Some time during 2016 I got my hands on Writing an interpreter in Go by Thorsten Ball. I skimmed through the first few chapters, really liked what I read and then life happened and I never actually got around to building an interpreter.
Until last month. I cleared out my schedule and finally started going through the book. For double the fun, I picked C as my language of choice.
The interpreter calculates the 35th fibonacci number in about 6 seconds on my machine. Which is certainly not bad given its simple tree-walking approach, but also not great. For reference, Python needs 2.3 seconds and Node only needs a whopping 200 miliseconds.
Writing a bytecode compiler and virtual machine
That’s where the second book comes in: Writing a compiler in Go. Reusing the lexer and parser of your interpreter, it shows you how to build a compiler outputting bytecode. Simultaneously, you start building a virtual machine capable of executing that bytecode.

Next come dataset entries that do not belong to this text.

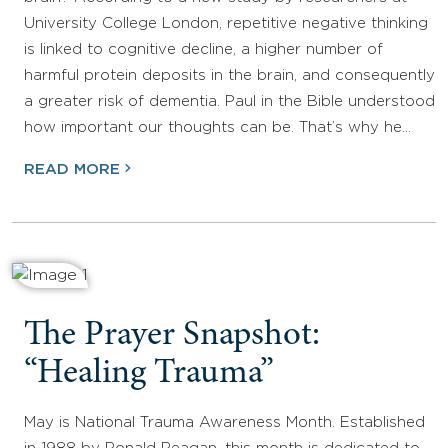
University College London, repetitive negative thinking
is linked to cognitive decline, a higher number of
harmful protein deposits in the brain, and consequently
a greater risk of dementia. Paul in the Bible understood
how important our thoughts can be. That’s why he…
READ MORE
The Prayer Snapshot:
“Healing Trauma”
May is National Trauma Awareness Month. Established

After getting the virtual machine up and running, calculating the 35th fibonacci number now only takes 1.16 seconds. That’s much closer to some of today’s production-grade interpreted languages!
More importantly, some of the magic surrounding interpreters and compilers has been cleared up for me. I highly recommend these two books for anyone with some time and interest in how interpreted languages usually work.

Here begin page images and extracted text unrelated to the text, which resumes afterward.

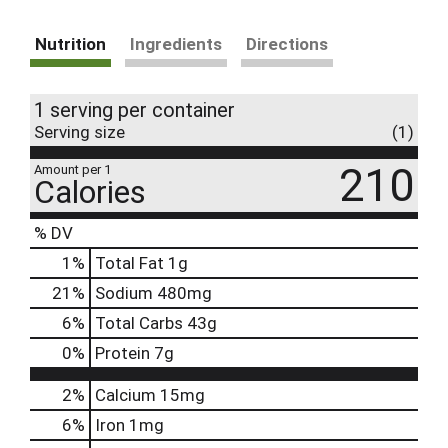
Nutrition
Ingredients
Directions
1 serving per container
Serving size
(1)
210
Amount per 1
Calories
% DV
1
%
Total Fat
1g
21
%
Sodium
480mg
6
%
Total Carbs
43g
0
%
Protein
7g
2%
Calcium
15mg
6%
Iron
1mg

Unrelated to the actual books was my surprise at how elegant the C programming language is. It’s so small and simple, yet so incredibly powerful.
- The C Programming Language by Kernighan & Ritchie. Still the best resource for learning C.
- Memory allocation strategies by Ginger Bill.
- Comment in the CPython source explaining the use of computed GOTO’s for a performance gain.
- “Performance Matters”, a talk by Emery Berger. This helped explain some weird performance regressions I ran into with changes that should really have made my code faster in theory, but didn’t.